Жоргал подошел к белой кобыле, ослабил обмотанный вокруг дерева повод. Пусть Саган-Убугун не ломает себе ногти о хитрый степной узел. Теперь-то он может уехать, а раньше не мог. В кустах Жоргал связал концы шнурка и надел бурхан на шею, спрятав под халатом. Он сделал то, что хотел. Пора уходить. Унгерна убьют и без него. Взять мешок, ружье и уходить, пока не поздно.
— Он хитрый был, Жоргал! — засмеялся Больжи. — В год змеи родился…
Тогда я не догадался спросить, сколько лет было Жоргалу, но позднее высчитал, что по двенадцатигодичному циклу год змеи падает на 1892-й и 1904-й. Приблизительно, разумеется, не из месяца в месяц. Значит, Жоргалу в то время было или двадцать девять лет, или семнадцать. Скорее всего, семнадцать. Около того.
Роман Федорович полежал немного на боку, но уснуть не мог. Кожа на шее помнила прикосновение чьих-то пальцев. Томясь, провел рукой по горлу, по груди — бурхан исчез, шнурка тоже не было. Он еще полежал, глядя на валявшуюся возле сухую сосновую ветку, и вдруг ясно увидел, как склоняется над ним Жоргал с этой веткой в руке. И сразу все понял, кроме одного: зачем ему амулет? Хочет он сам стать неуязвимым или сделать уязвимым своего повелителя? Первое еще можно было простить.
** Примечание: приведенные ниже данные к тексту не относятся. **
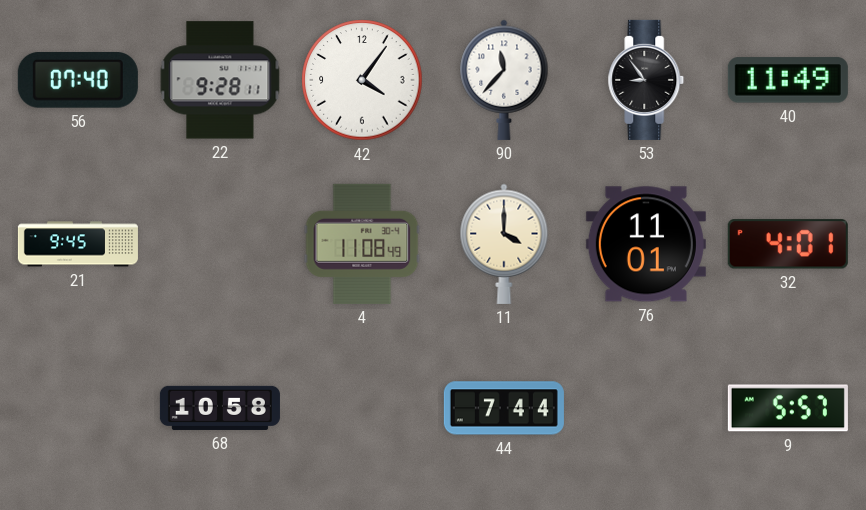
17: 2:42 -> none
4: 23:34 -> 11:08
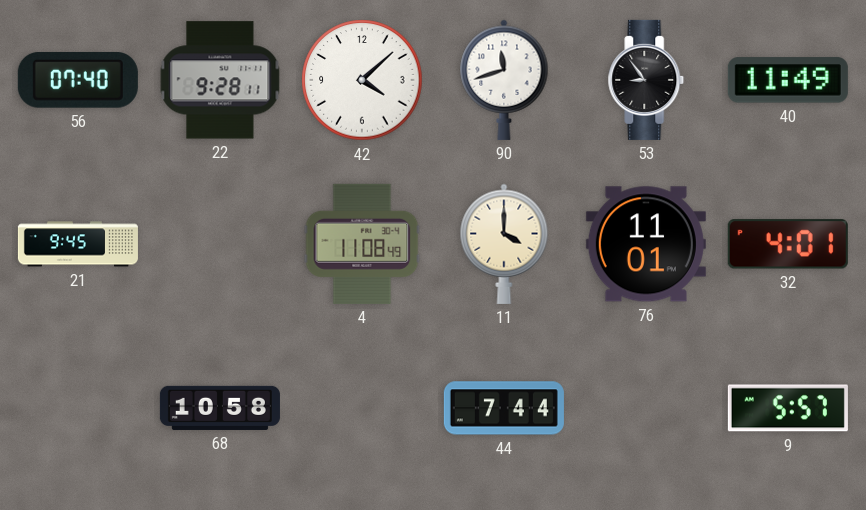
42: 4:06 -> 4:08
90: 11:37 -> 11:42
Второе — никогда.
Роман Федорович вытащил кольт — на тот случай, если Жоргал или кто другой немедленно решат проверить, как отнесется к пропаже Белый Старец. Поодаль зашевелились кусты, вышел Жоргал. Винтовки у него не было.
— Иди сюда! — крикнул Унгерн.
Он подумал, что его политика начинает приносить плоды, правда, пока не совсем те, какие ожидались: на яблоне созрела еловая шишка.
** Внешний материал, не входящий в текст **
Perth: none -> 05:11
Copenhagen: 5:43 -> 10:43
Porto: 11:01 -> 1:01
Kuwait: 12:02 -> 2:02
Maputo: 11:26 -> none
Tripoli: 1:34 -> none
— Коней смотрел? Или так, оправлялся?
— Так, — кивнул Жоргал.
— Живот болит? Если болит, ступай к Цырен-Доржи. Он траву даст.
— Пойду, пожалуй, — согласился Жоргал. — Пускай даст.
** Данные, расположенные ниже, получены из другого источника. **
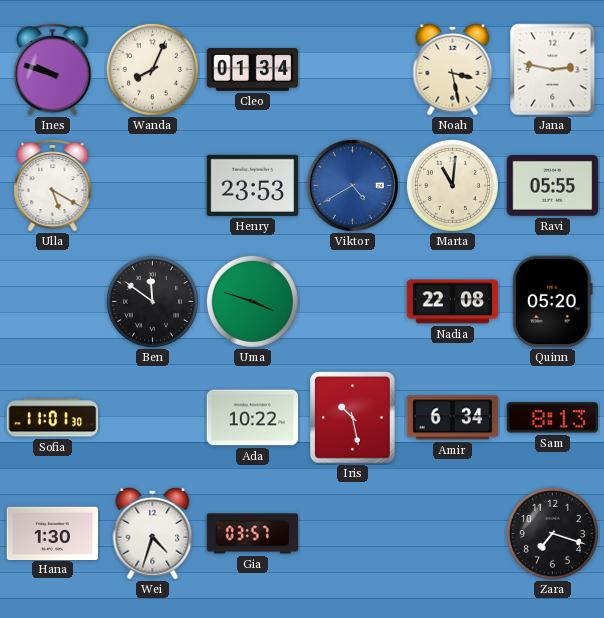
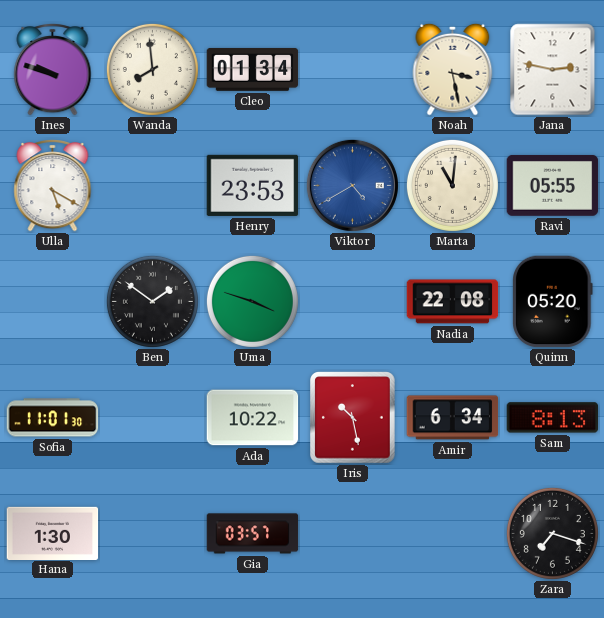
Wanda: 8:04 -> 7:59
Ben: 11:51 -> 1:51
Wei: 4:33 -> none
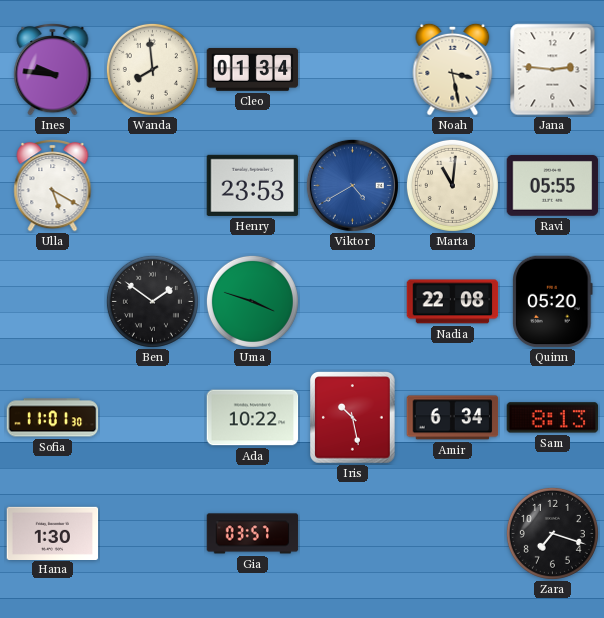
Ines: 9:48 -> 9:46
Jana: 2:47 -> 2:46
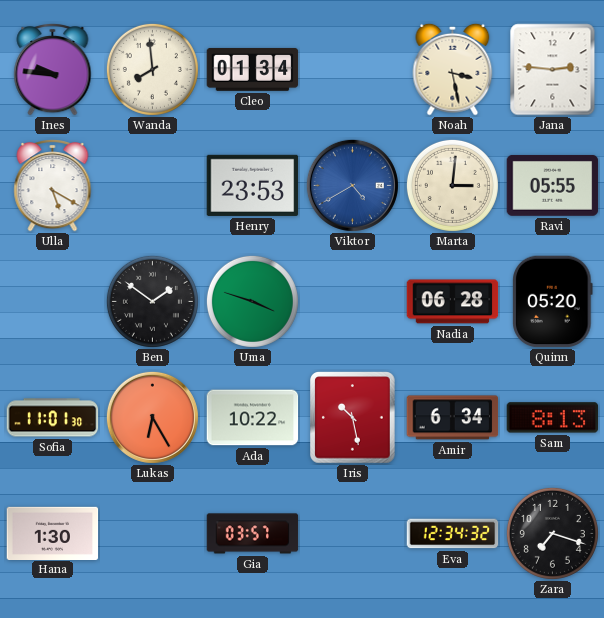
Marta: 11:01 -> 3:01
Nadia: 22:08 -> 06:28
Lukas: none -> 6:25
Eva: none -> 12:34
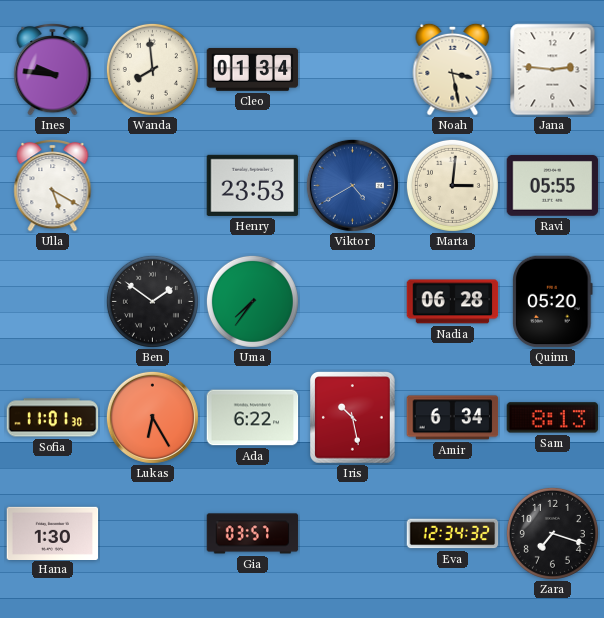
Uma: 3:48 -> 7:36
Ada: 10:22 -> 6:22
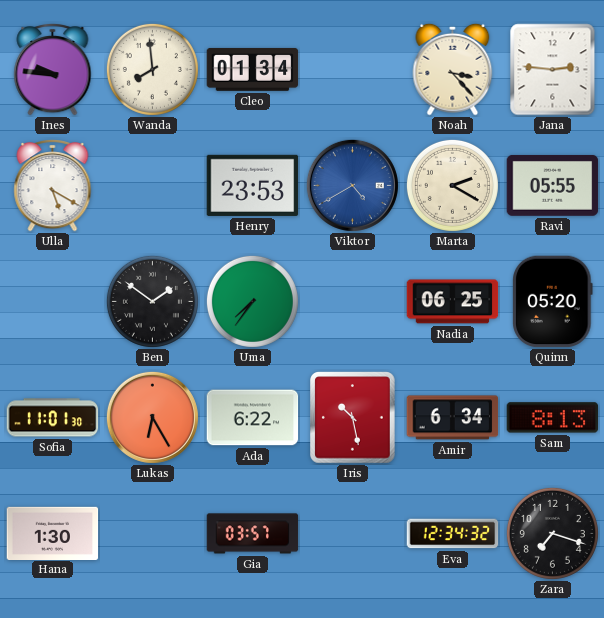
Noah: 3:28 -> 3:23
Marta: 3:01 -> 2:20
Nadia: 06:28 -> 06:25
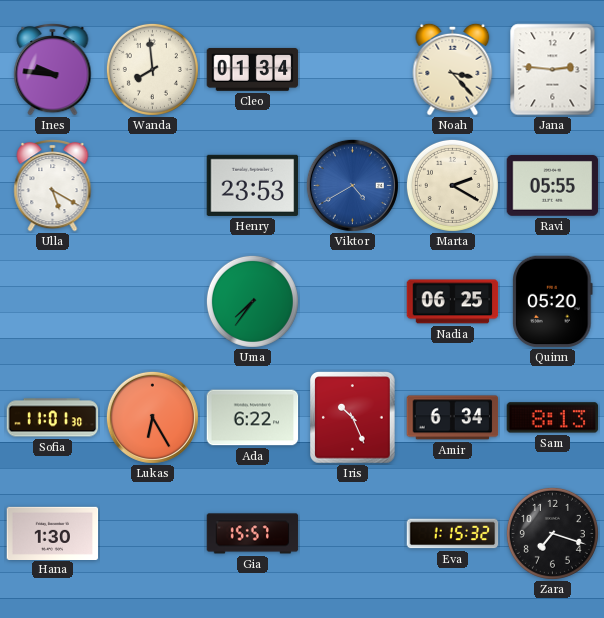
Ben: 1:51 -> none
Iris: 10:28 -> 10:26
Gia: 03:57 -> 15:57
Eva: 12:34 -> 1:15
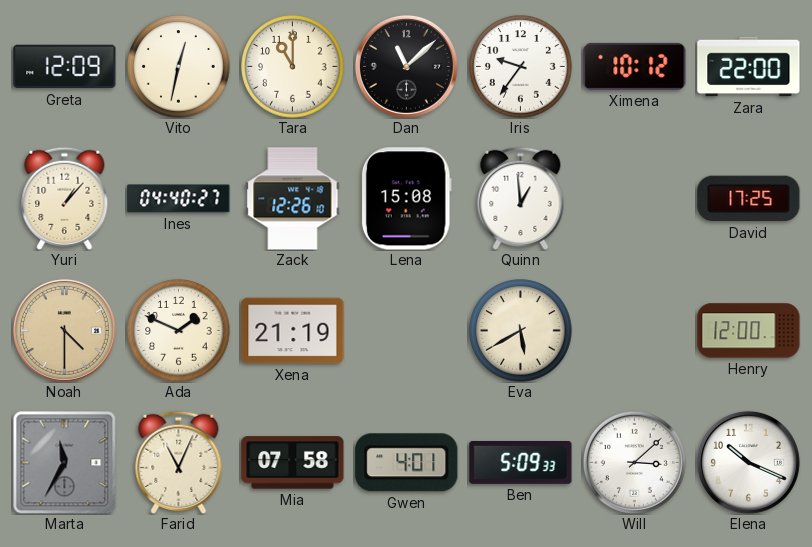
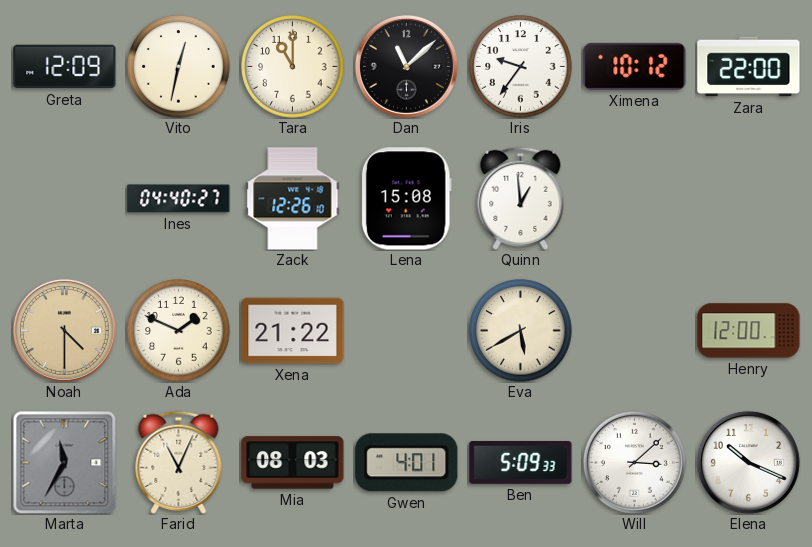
Yuri: 1:07 -> none
David: 17:25 -> none
Xena: 21:19 -> 21:22
Mia: 07:58 -> 08:03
— Не надо, — остановил его Унгерн. — Дыбов! Приведи-ка Цырен-Доржи.
— Вот и совсем не болит, — радостно сообщил Жоргал. — Все же пойду.
А к ним уже приближался Цырен-Доржи — заспанный, ничего не понимающий. На щеке у него, как на замерзшем окне, отпечаталась ветка папоротника. Узнав, что разбудили его из-за Жоргала, который заболел животом, Цырен-Доржи изумился, потом обиделся, но ни одно из этих двух чувств не выдал ни голосом, ни выражением лица. Ласково пригласил:
— Пойдем, траву дам. С чаем выпьешь.
— Нет, ты его здесь смотри, — распорядился Унгерн. — Вели халат снять.
— Сними, — послушно сказал Цырен-Доржи.
Дыбов возмущенно засопел: дожили! Какого лешего генерал так нянькается с этим бурятом!
— Зачем снимать? — жалобно спросил Жоргал, — Совсем не болит.
Еще несколько человек проснулось. Сидели под деревьями, смотрели.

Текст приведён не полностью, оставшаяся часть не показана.